Unbalanced Soft-Matching Distance For Neural Representational Comparison With Partial Unit Correspondence
Abstract
Representational similarity metrics typically force all units to be matched, making them susceptible to noise and outliers common in neural representations. We extend the soft-matching distance to a partial optimal transport setting that allows some neurons to remain unmatched, yielding rotation-sensitive but robust correspondences. This unbalanced soft-matching distance provides theoretical advantages---relaxing strict mass conservation while maintaining interpretable transport costs---and practical benefits through efficient neuron ranking in terms of cross-network alignment without costly iterative recomputation. In simulations, it preserves correct matches under outliers and reliably selects the correct model in noise-corrupted identification tasks.
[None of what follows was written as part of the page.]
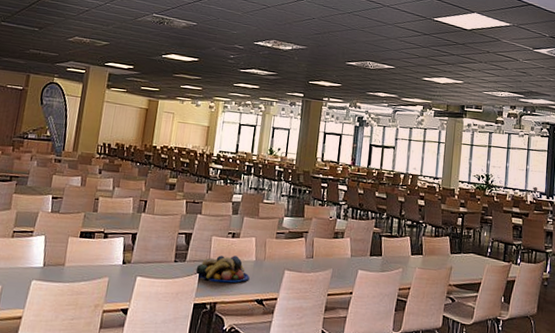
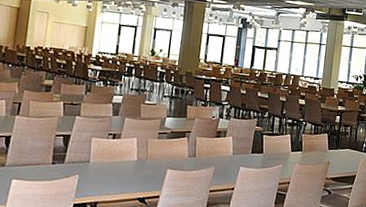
fruit bowl: present [195,255,250,283] -> none [74,156,131,183]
On fMRI data, it automatically excludes low-reliability voxels and produces voxel rankings by alignment quality that closely match computationally expensive brute-force approaches. It achieves higher alignment precision across homologous brain areas than standard soft-matching, which is forced to match all units regardless of quality. In deep networks, highly matched units exhibit similar maximally exciting images, while unmatched units show divergent patterns. This ability to partition by match quality enables focused analyses, \emph{e.g.,} testing whether networks have privileged axes even within their most aligned subpopulations. Overall, unbalanced soft-matching provides a principled and practical method for representational comparison under partial correspondence.